I think it’s the driving force of every artist to be different and as someone who grew up sitting in the art classroom–where twenty to thirty people strive to be noticed while completing the same artistic assignment–I’ve always tried to take a non-traditional view of my subjects. Some things I picked up in my endeavors to excel and bypass my fellow students are: don’t go with your first idea. Whatever you think of first will more than likely be what half your friends think of first too, and what many will ultimately do.
Decide what your final product will be and submerge yourself into this world. This can be done while painting, writing, drawing etc. Use music or photos to help stimulate and encourage your imagination. I have some family photos and plants arranged around my desk; things that are pretty because of their color and setting. This leads into my next segment, know your muses.

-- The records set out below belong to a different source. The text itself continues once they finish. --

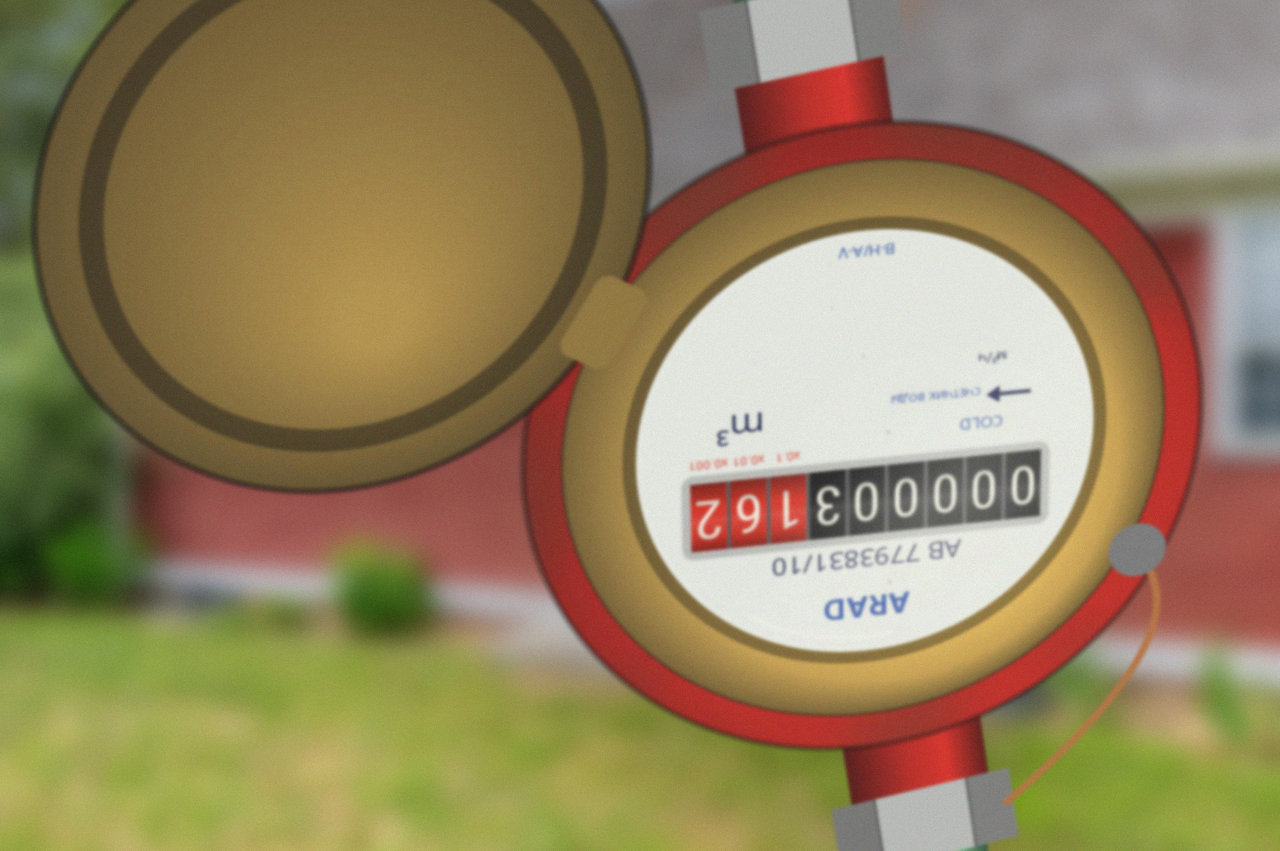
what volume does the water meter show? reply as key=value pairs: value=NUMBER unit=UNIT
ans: value=3.162 unit=m³
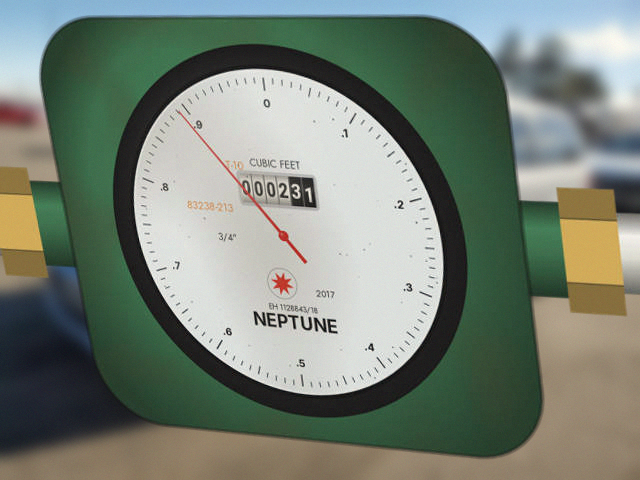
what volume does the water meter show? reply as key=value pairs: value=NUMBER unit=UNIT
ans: value=230.89 unit=ft³
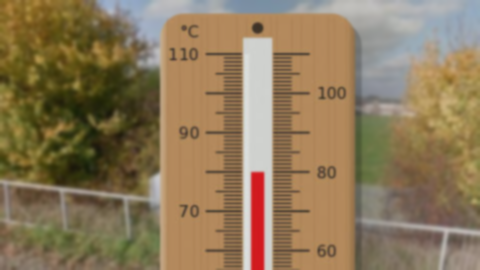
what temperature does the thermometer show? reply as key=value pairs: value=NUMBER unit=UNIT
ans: value=80 unit=°C
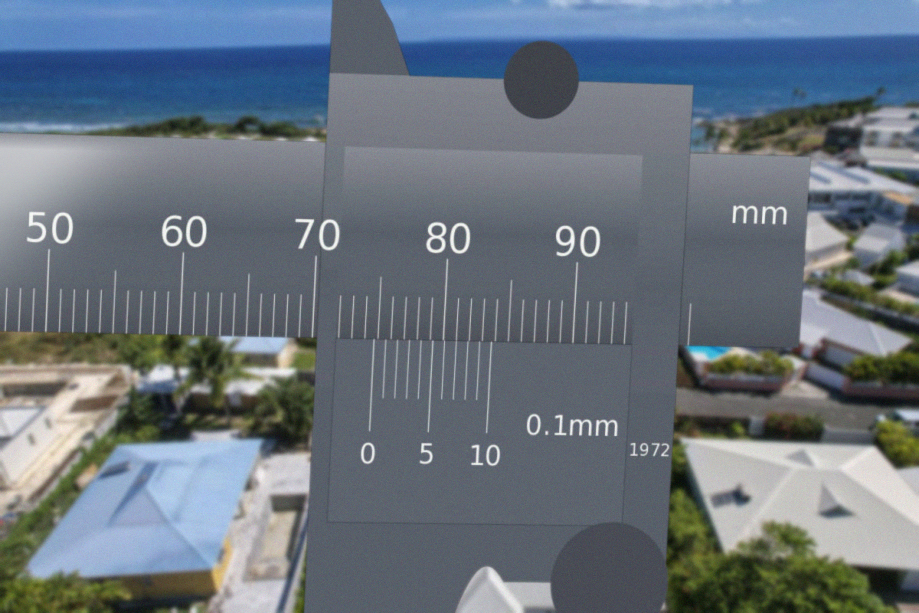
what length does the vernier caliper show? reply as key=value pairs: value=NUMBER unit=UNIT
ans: value=74.7 unit=mm
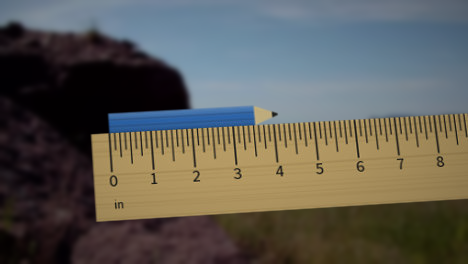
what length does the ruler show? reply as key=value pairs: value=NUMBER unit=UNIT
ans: value=4.125 unit=in
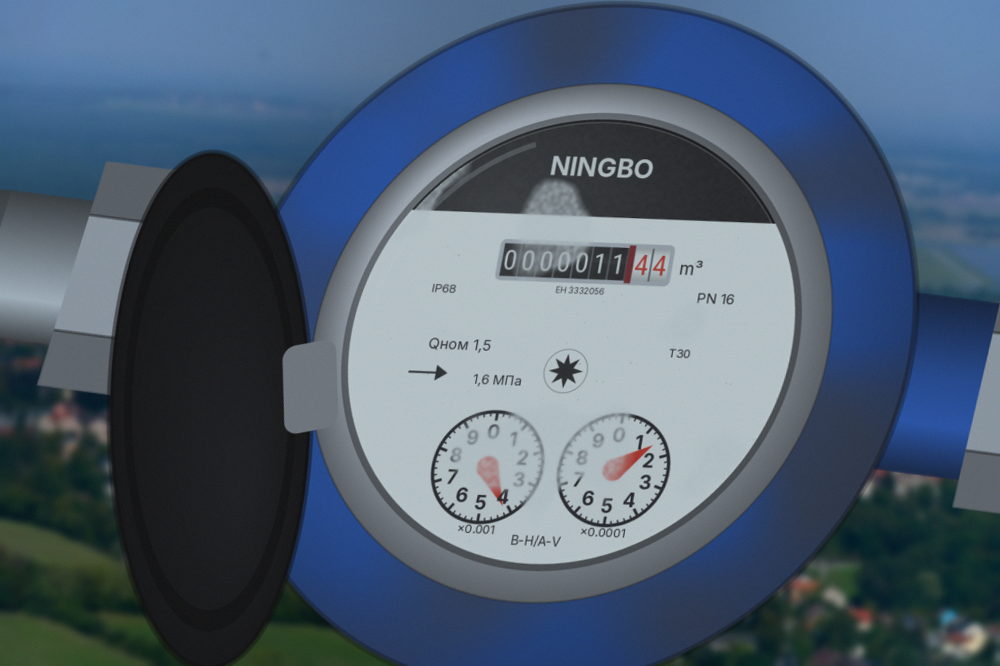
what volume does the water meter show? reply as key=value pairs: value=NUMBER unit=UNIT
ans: value=11.4441 unit=m³
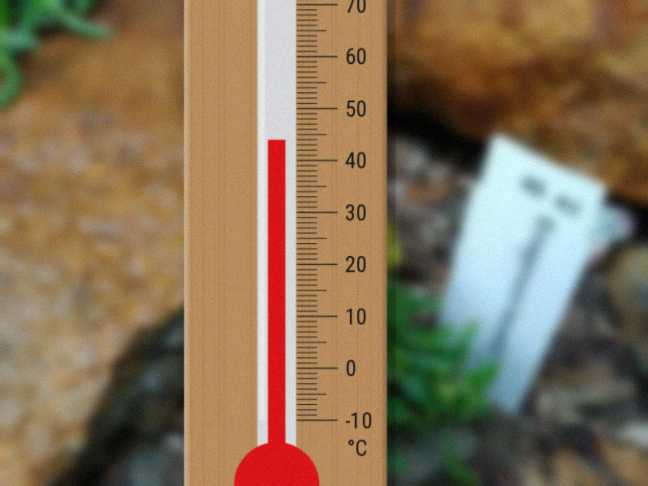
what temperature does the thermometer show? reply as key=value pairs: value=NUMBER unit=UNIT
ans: value=44 unit=°C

Knowing what inspires you will help you bypass most forms of procrastination. I am very sensitive to color and really enjoy high color saturation. I’m talking rich pinks, mossy greens, blanched whites and deep space purples. I surround my creative space with colors, I even painted my living room teal. I’m also romantic so lace curtains, flowers, subtle shades of rose and candles help the creative train chug along. It sounds a little contrasting, but hey, aren’t we all a little complex? Not to mention that different projects require different degrees of creative stimulation.
I also find snackage pivotal to good writing, coffee in particular.
So in conclusion, set your creative stage, then get to work. Even if it’s just a little corner, like my office, which is tucked away amidst my husband’s plants and the cat’s food, it’s totally worth it–not to mention you get a defined sense of self.